No presídio estadual, Cunha se junta a outros dez presos da Operação Lava Jato. Entre eles estão o ex-ministro José Dirceu, o ex-tesoureiro do PT João Vaccari Neto e o ex-deputado André Vargas.

A remoção aconteceu no início da tarde desta segunda feira, e foi autorizada na sexta-feira (15) pelo juiz Sérgio Moro, apesar do pedido da defesa de Cunha para que ele permanecesse na carceragem da Polícia Federal.

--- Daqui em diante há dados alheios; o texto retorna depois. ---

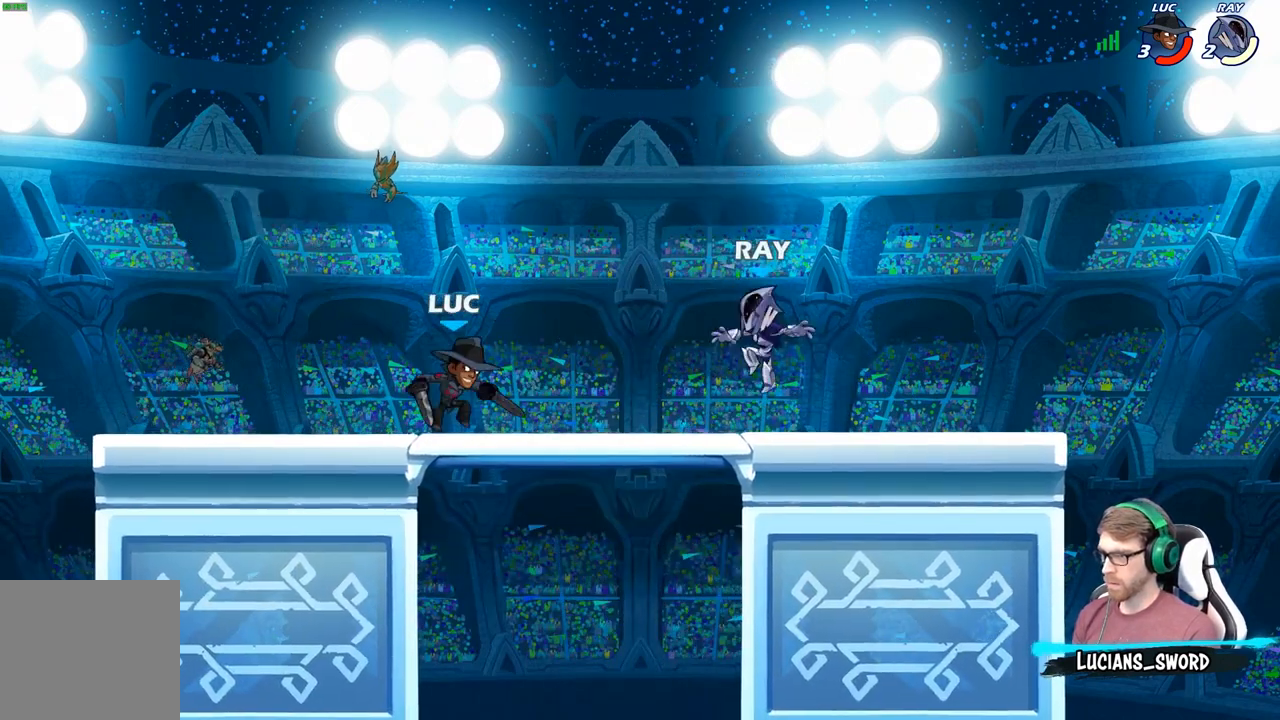
{"buttons": ["X"], "left_stick": "down", "right_stick": "center", "events": [[50, "left_stick", "right"], [150, "R2", "down"], [350, "R2", "up"], [400, "X", "down"], [417, "left_stick", "down"]]}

O juiz atendeu a um pedido da própria Polícia Federal, que alegou falta de espaço na carceragem para manter os 13 os presos da Lava Jato.

Consultada, a defesa de Cunha pediu para que ele não fosse transferido pelo menos até o depoimento ao juiz Sérgio Moro, marcado para fevereiro do ano que vem. De acordo com a defesa, a transferência dificulta o contato com o ex-deputado, em razão da localização do presídio e da limitação das visitas, o que não ocorre na sede da PF.

Moro, no entanto, não aceitou os argumentos e determinou a transferência de Cunha.

Por outro lado, o juiz atendeu a um pedido da defesa do ex-tesoureiro do Partido Progressista, João Claudio Genu, e autorizou que ele permaneça na carceragem da PF por estar negociando um acordo de delação premiada com o Ministério Público Federal.